The American Association of Orthodontists recommends that children be examined by an orthodontist at age 7. Normally, Dr. Wing would not recommend treatment at this age, but he will place your son or daughter in an observation program to monitor the eruption of the permanent teeth every 6 months.
In some circumstances, however, it is necessary to undergo a limited Phase-One treatment with some of the baby teeth still present. Some of these instances include severe crowding with no space for permanent teeth to erupt, jaw size discrepancies, and severe overbites or underbites.
Phase One
The goal of Phase-One treatment is to help the jaw develop in a way that will accommodate all the permanent teeth and improve the way the upper and lower jaws fit together. Children often exhibit early signs of jaw problems as they grow and develop. A lower jaw that is growing too much or an upper jaw that is too narrow can be recognized at an early age.
If children over the age of seven are found to have this jaw discrepancy, they are candidates for early orthodontic treatment. Also, if children around the age of eight have overly crowded front teeth, early treatment can prevent the need to extract permanent teeth later.
Phase Two
Phase-Two treatment begins when all the permanent teeth have erupted. The purpose of Phase Two is to align the remaining permanent teeth that have erupted since the end of Phase One, as well as to correct the bite. Bite correction typically involves wearing elastics from lower braces to upper braces in a certain configuration that Dr. Wing prescribes.
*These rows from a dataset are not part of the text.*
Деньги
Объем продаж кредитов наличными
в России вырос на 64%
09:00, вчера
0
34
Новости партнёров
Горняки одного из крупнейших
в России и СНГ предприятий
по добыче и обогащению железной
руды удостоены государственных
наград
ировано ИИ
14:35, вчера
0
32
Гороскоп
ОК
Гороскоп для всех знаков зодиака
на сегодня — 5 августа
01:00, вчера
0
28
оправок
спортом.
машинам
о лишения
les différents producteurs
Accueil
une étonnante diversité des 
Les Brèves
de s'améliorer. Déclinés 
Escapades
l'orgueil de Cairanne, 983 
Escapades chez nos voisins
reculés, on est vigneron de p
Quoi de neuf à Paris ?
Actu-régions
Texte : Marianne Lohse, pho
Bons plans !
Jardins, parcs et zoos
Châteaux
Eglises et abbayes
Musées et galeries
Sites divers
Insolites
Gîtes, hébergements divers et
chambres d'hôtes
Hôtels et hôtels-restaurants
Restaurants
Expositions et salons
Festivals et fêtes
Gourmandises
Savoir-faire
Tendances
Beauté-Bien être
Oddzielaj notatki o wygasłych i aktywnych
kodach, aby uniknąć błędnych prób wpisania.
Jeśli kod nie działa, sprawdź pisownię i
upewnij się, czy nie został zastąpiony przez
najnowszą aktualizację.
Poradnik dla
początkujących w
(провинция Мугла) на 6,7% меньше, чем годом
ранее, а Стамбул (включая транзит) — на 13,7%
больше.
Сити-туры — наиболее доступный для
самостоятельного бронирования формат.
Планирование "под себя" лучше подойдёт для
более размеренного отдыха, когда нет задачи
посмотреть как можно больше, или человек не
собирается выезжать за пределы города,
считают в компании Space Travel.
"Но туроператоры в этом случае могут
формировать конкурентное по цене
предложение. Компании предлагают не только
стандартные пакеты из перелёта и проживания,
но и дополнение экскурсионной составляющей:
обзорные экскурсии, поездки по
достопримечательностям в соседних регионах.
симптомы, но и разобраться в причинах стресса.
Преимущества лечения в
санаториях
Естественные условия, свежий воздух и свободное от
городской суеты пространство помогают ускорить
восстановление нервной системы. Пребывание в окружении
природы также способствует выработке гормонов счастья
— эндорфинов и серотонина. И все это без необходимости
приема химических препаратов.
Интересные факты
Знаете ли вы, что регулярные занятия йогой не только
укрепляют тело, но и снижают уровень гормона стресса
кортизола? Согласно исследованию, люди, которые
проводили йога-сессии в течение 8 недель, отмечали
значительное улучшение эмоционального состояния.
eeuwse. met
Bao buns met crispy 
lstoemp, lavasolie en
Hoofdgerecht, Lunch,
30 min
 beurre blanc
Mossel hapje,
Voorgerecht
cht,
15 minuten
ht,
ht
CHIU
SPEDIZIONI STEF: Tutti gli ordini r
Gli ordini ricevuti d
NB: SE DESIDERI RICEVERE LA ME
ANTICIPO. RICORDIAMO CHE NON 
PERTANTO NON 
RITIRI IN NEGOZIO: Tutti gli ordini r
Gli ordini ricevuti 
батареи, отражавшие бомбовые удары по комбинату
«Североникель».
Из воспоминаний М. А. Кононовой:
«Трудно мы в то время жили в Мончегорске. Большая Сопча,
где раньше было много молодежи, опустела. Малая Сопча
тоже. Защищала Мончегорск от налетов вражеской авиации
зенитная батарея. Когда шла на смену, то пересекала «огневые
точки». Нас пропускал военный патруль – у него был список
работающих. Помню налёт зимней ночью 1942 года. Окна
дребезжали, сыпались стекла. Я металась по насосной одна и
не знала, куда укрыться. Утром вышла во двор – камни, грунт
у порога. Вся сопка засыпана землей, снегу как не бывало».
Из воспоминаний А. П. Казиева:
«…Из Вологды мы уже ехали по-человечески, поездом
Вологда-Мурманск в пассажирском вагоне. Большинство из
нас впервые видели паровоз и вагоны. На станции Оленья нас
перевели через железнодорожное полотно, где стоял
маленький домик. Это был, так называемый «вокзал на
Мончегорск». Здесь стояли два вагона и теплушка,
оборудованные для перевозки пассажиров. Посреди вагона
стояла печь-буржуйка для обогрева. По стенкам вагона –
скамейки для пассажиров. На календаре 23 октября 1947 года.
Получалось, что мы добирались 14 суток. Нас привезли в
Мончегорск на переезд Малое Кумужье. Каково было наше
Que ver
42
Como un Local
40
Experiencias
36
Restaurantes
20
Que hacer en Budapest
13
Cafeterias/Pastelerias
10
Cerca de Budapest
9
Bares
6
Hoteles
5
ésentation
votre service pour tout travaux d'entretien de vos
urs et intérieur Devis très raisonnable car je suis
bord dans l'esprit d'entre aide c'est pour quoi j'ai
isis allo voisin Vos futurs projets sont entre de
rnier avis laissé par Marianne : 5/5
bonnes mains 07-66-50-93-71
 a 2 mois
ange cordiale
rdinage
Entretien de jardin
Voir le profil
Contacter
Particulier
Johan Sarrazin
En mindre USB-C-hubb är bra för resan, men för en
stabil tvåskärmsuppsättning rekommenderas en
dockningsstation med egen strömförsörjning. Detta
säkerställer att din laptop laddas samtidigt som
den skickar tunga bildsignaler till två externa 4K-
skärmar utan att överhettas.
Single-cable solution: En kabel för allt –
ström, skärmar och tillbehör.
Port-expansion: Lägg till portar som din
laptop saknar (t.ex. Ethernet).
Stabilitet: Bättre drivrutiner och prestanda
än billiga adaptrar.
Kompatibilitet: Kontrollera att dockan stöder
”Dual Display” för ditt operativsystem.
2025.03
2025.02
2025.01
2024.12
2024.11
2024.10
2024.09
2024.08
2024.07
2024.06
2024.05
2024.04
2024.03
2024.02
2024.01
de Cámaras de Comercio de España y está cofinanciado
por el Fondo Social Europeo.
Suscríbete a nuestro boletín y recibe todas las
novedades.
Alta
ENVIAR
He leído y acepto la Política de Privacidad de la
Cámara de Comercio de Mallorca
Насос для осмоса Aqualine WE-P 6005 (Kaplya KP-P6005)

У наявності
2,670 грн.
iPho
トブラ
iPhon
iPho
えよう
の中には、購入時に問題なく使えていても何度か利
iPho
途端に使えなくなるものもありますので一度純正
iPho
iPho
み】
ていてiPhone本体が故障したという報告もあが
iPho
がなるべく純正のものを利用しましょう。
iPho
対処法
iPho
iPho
The duration of Phase Two is typically shorter than an average orthodontic treatment because Phase One aligned the front teeth and created space for the back permanent teeth to erupt.
What If We Don’t Do Phase-One Treatment?
If your youngster needs a limited Phase-One treatment, putting off this treatment can result in a need for more invasive treatment later in life that may include extraction of permanent teeth and potential surgical procedures to realign the jaws. This may interfere with us achieving optimal results with your child’s smile and/or bite.